When Clinton was involved in taking out bin Laden, Trump was hosting Celebrity Apprentice. When the Clinton Foundation was combating AIDS, the Trump Foundation "took money from other people and bought a six-foot portrait of Donald" -- a dart to which Clinton added, "I mean, who does that?" Under Clinton's plan to fortify Social Security, "my payroll contribution will go up, as will Donald's -- assuming he can't figure out how to get out of it."

At this, the erstwhile ubermensch -- the very same guy who called her criminal, incompetent, corrupt and a liar; the same guy who brought several women to the prior debate to highlight her husband's indiscretions -- snapped "such a nasty woman." Given that she had previously catalogued his alleged serial abuse of women, this rejoinder was, to put it mildly, ill-considered.

Trump had already elicited gasps from the audience by claiming: "Nobody has more respect for women than I do. Nobody." One could only share their amazement: By then he had labelled nine women's detailed accounts of sexual predation as lies "probably started by [Clinton] and her sleazy campaign"; denied the slighting comments about two of them immortalized on tape; asserted -- falsely -- that the women's accusations had been debunked; and claimed -- incredibly -- not to know anyone on a list of accusers which included women he had previously admitted knowing.

But given 90 minutes Trump can lie a lot. He lied about suggesting that Japan, South Korea and Saudi Arabia should have nuclear weapons. He claimed that the United States was inundated with ISIS operatives from Syria. He falsely asserted that "Hillary Clinton wants to double your taxes." Despite having been briefed by our intelligence agencies, he denied knowing about the Russian hacking of the DNC and the Clinton campaign.

So far, so squalid -- the numbing new normal to which Trump has reduced us. By this time, I was developing a certain fascination with the split screen. I have a novelist's sensibility, I'll admit. But the close-up of Trump struck me as a merciless psychic x-ray. With every look of anger and contempt, every moment of thin-lipped, squint-eyed fury, I imagined his gargoyle soul becoming graven on his face.

A flight of fancy, perhaps. But then he turned his pathology on America's civic traditions, political precedents and rules of presidential behavior

Citing Trump's claims of widespread voter fraud, Wallace asked whether he would accept the result of the election. Unlike any major candidate in our history, Trump refused to commit.

"What I've seen is so bad," he asserted, claiming that there were "millions of people that are registered to vote that shouldn't be registered to vote." He then blamed the media for stacking the election against him having, for good measure, charged that Clinton "should never have been allowed to run for the presidency based on what she did with emails and so many other things."

Reminding Trump with obvious incredulity that one of the "prides of this country is the peaceful transition of power," Wallace asked again, "Are you saying you're not prepared now to commit to that principle?" Dismissively, Trump replied, "What I'm saying is that I will tell you at the time.
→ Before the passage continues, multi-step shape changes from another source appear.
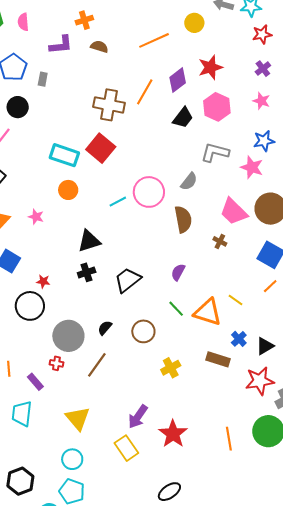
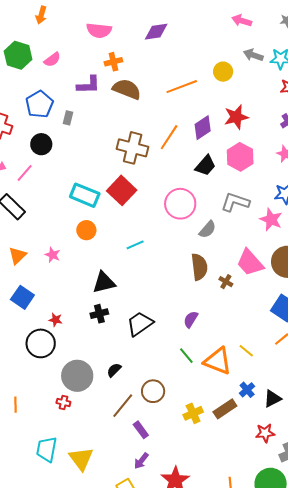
pink semicircle: (23, 22) -> (52, 60), turned -126
brown semicircle: (99, 47) -> (127, 89), size x1.6
pink circle: (149, 192) -> (180, 204), moved
brown cross: (220, 241) -> (226, 282), moved
brown circle: (143, 331) -> (153, 391), moved
brown rectangle: (218, 359) -> (225, 409), turned -55
brown line: (97, 365) -> (123, 406), moved
yellow cross: (171, 368) -> (193, 413), moved
red star: (260, 381) -> (265, 433), size x0.7
purple rectangle: (35, 382) -> (141, 430), moved
cyan trapezoid: (22, 414) -> (47, 449), moved
purple arrow: (138, 417) -> (141, 461), size x0.7

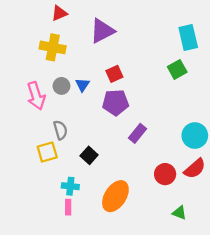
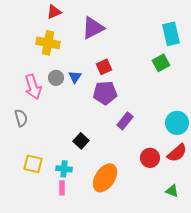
gray semicircle: (60, 130) -> (21, 118), moved
yellow square: (47, 152) -> (33, 164), moved, turned 30
green triangle: (179, 213) -> (172, 191), moved

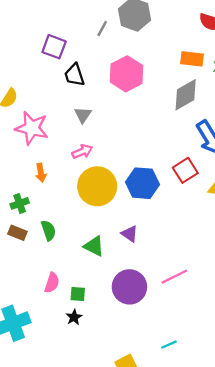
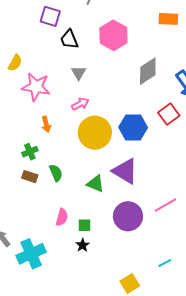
gray diamond: (186, 95) -> (148, 71), moved
purple triangle: (130, 234) -> (125, 171), size x1.8

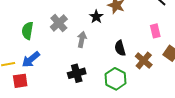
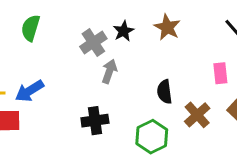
black star: (96, 17) -> (124, 31), moved
gray cross: (59, 23) -> (93, 43), moved
green semicircle: (27, 31) -> (31, 28), moved

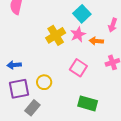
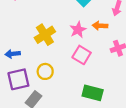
pink star: (78, 34) -> (78, 30), moved
yellow cross: (56, 35) -> (45, 35), moved

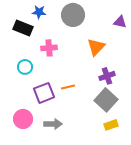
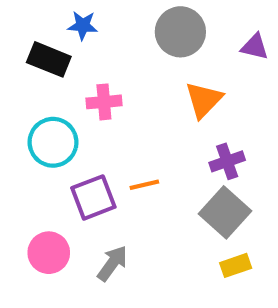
gray circle: (73, 15) -> (180, 32), moved
cyan circle: (25, 67) -> (53, 142), size x1.5
gray arrow: (53, 124) -> (112, 263), turned -54

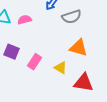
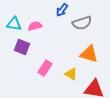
purple square: (12, 52) -> (22, 47), moved

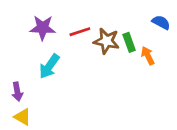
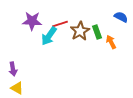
brown star: (106, 41) -> (80, 31), turned 30
cyan arrow: (49, 66) -> (49, 36), moved

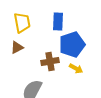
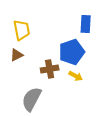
blue rectangle: (58, 22) -> (86, 24), moved

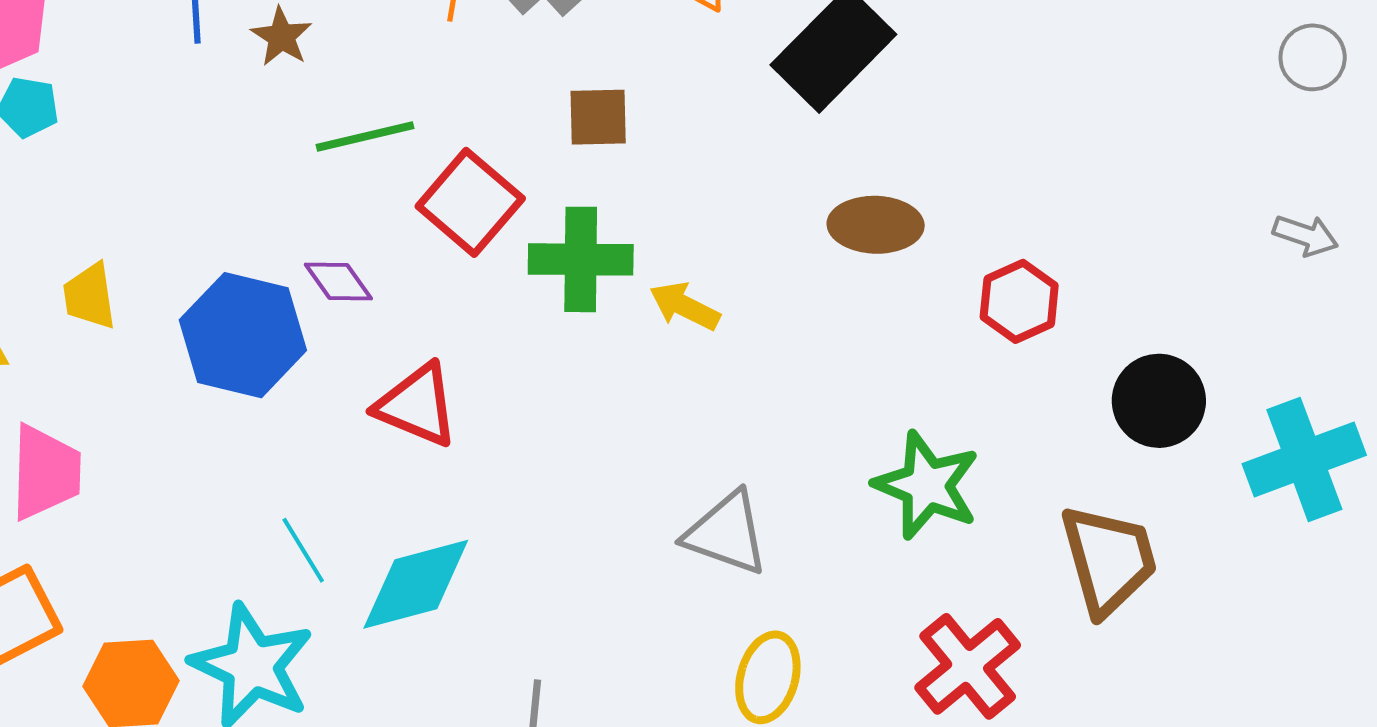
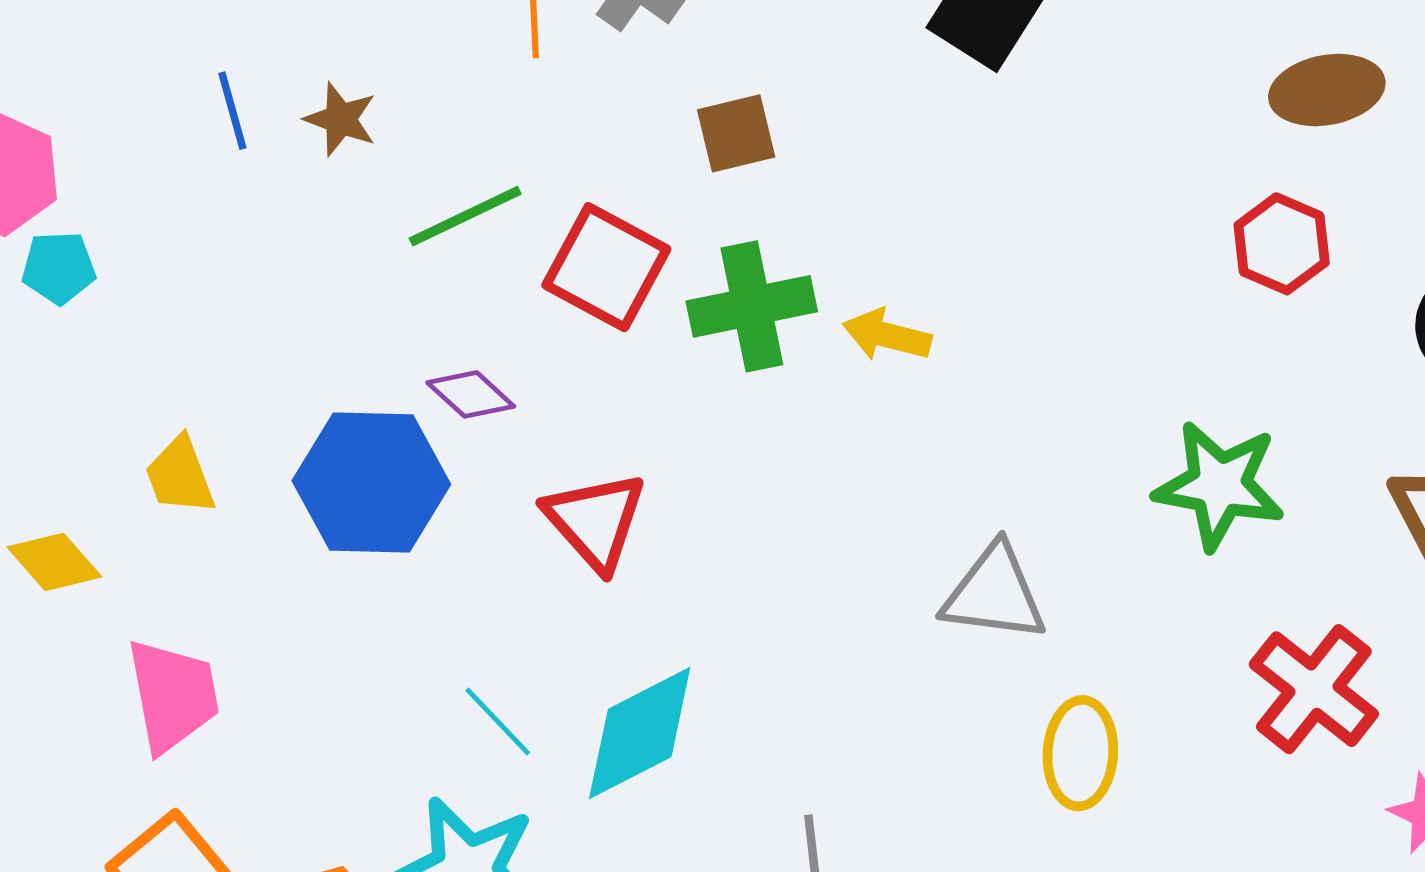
brown ellipse: (876, 225) -> (1327, 90), moved
red triangle: (417, 405) -> (595, 521), turned 38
I'll keep you in suspense, O.K.?'

There it was. In a single moment, Trump had illuminated the depth and danger of his pathology -- a nihilistic contempt for everything that matters.
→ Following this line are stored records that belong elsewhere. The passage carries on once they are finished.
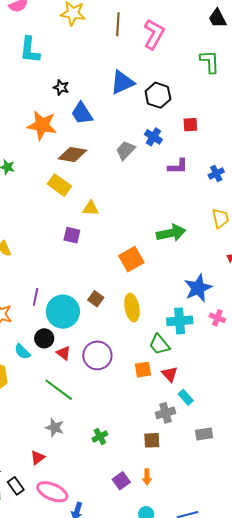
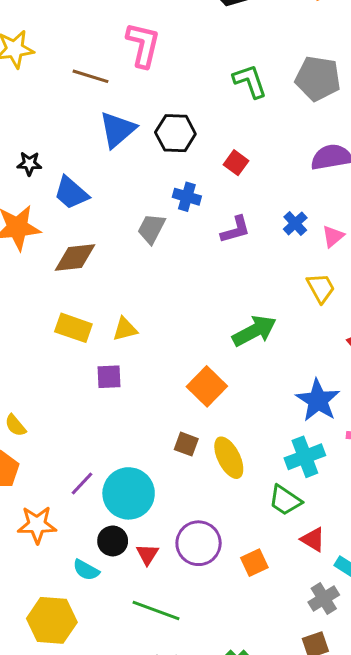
brown line: (118, 24) -> (90, 76), moved, turned -60
green L-shape: (210, 62) -> (250, 81), moved
red square: (190, 125) -> (236, 163), turned -35
yellow rectangle: (59, 185) -> (73, 328), moved
purple line: (36, 297) -> (82, 484), turned 48
brown square: (96, 299) -> (186, 444), moved
red triangle: (63, 353) -> (147, 554), turned 42
orange square: (143, 370) -> (254, 563), moved

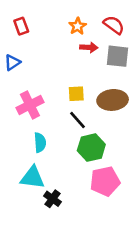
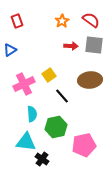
red arrow: (89, 47) -> (71, 46), moved
yellow square: (76, 94) -> (49, 75), moved, turned -32
green hexagon: (91, 148) -> (56, 127), moved

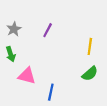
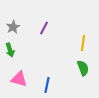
green semicircle: (90, 74) -> (83, 68), turned -70
pink triangle: (27, 76) -> (19, 79), moved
For values: Truth. Integrity. Principal. Decency. Civility. The rule of law.

For others: Women. Minorities. Muslims. The physically challenged. His fellow citizens. His own family. Anyone -- and anything.

Even his country.

Never before had a candidate challenged the legitimacy of a presidential election before it was held. As Michelle Obama said, Trump "is threatening the very idea of America itself."

So what happened next?

His base applauded. His party cowered. Ryan and McConnell remained silent. Pence contorted himself in support. In the wake of their cowardice, for the first time millions of Americans questioned the honesty of our electoral process. And our sense of decency and community, to which Trump has already done such grievous harm, diminished still more.

And Trump? "Hillary Clinton," he proclaimed the next day, "is the most dishonest person ever to run for president."